Work order: Could you copy, word for word, only the lines from the one containing "MB – Consultancies" through the last line of the records below, both included?

Data provided:
━━━━━━

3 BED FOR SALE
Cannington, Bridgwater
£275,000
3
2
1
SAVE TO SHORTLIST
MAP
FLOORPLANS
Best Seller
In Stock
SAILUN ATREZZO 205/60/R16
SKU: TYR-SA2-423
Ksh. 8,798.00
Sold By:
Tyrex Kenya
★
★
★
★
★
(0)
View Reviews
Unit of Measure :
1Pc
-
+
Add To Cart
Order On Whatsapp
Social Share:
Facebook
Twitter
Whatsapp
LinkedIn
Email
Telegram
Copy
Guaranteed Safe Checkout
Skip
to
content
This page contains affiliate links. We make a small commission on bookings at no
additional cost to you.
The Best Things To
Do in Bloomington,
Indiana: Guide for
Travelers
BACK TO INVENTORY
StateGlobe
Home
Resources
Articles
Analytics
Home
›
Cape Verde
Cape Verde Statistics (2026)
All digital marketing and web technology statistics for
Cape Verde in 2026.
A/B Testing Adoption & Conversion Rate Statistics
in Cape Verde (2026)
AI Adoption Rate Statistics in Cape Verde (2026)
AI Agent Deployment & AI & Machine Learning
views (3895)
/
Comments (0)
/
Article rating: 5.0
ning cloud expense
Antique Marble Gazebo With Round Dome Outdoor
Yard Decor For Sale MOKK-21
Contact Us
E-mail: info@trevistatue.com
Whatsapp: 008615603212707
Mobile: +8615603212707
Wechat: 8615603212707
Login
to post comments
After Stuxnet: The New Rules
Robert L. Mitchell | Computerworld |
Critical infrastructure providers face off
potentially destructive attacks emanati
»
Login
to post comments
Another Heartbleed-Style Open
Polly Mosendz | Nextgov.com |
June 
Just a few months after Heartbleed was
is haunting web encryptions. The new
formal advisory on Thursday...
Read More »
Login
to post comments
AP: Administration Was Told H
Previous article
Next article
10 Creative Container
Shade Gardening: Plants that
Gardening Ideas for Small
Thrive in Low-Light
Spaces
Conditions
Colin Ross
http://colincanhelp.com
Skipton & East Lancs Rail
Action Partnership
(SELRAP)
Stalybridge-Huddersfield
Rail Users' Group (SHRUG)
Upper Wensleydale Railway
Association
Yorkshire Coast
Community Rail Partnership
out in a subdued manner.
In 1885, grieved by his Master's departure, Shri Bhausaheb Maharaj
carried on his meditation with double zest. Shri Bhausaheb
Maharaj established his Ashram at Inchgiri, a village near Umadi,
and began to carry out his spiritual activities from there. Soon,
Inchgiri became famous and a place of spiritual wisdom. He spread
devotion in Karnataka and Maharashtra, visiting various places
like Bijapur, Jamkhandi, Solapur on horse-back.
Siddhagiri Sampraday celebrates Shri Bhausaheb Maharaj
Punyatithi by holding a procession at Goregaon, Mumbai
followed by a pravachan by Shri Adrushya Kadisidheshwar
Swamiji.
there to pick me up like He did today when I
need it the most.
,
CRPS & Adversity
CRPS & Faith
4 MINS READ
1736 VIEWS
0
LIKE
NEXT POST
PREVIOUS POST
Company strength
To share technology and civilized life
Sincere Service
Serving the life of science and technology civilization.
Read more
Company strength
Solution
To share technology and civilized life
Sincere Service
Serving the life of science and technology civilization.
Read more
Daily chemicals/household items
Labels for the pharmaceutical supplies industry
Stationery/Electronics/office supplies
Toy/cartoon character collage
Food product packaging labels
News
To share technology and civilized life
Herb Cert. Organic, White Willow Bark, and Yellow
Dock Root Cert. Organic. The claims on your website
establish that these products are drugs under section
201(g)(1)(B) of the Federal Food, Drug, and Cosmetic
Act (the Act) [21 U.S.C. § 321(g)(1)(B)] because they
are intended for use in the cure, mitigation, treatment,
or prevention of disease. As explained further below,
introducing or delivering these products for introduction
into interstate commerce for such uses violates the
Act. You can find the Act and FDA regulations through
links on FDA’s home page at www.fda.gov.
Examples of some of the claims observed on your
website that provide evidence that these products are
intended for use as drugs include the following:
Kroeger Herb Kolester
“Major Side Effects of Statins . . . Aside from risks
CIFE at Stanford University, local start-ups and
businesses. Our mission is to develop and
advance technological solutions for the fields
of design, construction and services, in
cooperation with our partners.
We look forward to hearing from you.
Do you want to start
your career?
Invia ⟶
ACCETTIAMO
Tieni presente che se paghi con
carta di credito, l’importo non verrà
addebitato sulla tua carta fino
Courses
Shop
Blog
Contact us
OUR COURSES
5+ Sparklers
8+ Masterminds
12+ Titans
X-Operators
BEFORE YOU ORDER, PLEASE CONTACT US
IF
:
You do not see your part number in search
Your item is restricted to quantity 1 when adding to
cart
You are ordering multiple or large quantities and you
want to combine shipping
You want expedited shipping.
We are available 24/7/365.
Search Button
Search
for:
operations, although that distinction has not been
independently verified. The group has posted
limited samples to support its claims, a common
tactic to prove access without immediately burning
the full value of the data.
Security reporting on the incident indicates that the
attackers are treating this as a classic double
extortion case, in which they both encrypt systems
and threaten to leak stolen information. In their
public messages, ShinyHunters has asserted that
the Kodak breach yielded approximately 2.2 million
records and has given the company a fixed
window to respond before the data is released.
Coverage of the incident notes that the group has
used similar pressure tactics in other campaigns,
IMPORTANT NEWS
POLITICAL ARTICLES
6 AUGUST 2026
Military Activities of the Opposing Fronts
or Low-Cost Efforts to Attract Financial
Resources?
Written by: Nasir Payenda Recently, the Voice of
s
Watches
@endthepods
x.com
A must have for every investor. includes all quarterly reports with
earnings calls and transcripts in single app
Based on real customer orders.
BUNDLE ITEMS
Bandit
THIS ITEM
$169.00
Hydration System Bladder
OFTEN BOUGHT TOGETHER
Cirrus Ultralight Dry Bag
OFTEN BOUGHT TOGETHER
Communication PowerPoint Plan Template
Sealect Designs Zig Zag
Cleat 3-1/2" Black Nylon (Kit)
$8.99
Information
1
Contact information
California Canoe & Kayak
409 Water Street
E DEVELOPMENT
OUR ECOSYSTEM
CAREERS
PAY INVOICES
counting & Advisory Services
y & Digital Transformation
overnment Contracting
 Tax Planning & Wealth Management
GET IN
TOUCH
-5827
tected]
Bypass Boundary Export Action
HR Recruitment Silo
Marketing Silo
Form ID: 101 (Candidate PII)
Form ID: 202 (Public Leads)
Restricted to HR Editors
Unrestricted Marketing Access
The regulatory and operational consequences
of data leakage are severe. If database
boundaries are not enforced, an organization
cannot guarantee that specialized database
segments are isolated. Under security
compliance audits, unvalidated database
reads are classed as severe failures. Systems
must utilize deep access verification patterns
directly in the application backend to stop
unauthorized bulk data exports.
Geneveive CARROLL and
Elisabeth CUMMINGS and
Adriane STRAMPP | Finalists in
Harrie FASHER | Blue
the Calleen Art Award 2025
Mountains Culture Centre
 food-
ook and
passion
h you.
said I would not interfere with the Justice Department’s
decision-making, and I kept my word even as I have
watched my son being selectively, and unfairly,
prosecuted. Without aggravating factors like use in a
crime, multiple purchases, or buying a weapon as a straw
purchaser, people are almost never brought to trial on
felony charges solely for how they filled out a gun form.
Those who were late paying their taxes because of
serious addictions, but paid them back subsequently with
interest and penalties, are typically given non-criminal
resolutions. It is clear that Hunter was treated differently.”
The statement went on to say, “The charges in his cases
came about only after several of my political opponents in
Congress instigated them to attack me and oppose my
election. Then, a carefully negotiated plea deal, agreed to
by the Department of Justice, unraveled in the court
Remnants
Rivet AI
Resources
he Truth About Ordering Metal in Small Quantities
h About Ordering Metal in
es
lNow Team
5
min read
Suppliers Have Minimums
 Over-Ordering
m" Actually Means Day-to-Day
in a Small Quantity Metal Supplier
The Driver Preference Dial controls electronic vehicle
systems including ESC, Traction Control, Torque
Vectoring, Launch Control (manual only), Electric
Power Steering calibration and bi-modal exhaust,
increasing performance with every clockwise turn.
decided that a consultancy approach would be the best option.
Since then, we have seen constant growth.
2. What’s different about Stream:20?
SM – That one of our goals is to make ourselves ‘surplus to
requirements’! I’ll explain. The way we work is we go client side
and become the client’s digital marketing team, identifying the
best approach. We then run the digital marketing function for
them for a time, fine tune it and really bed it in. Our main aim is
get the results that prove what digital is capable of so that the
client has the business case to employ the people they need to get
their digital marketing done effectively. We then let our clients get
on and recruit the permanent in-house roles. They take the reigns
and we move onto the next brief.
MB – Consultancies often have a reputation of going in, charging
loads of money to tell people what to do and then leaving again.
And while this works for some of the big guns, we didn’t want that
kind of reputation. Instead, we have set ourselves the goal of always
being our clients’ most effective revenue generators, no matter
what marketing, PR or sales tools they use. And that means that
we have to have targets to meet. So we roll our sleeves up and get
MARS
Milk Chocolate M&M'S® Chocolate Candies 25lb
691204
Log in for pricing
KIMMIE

━━━━━━

Result of the task:
MB – Consultancies often have a reputation of going in, charging
loads of money to tell people what to do and then leaving again.
And while this works for some of the big guns, we didn’t want that
kind of reputation. Instead, we have set ourselves the goal of always
being our clients’ most effective revenue generators, no matter
what marketing, PR or sales tools they use. And that means that
we have to have targets to meet. So we roll our sleeves up and get
MARS
Milk Chocolate M&M'S® Chocolate Candies 25lb
691204
Log in for pricing
KIMMIE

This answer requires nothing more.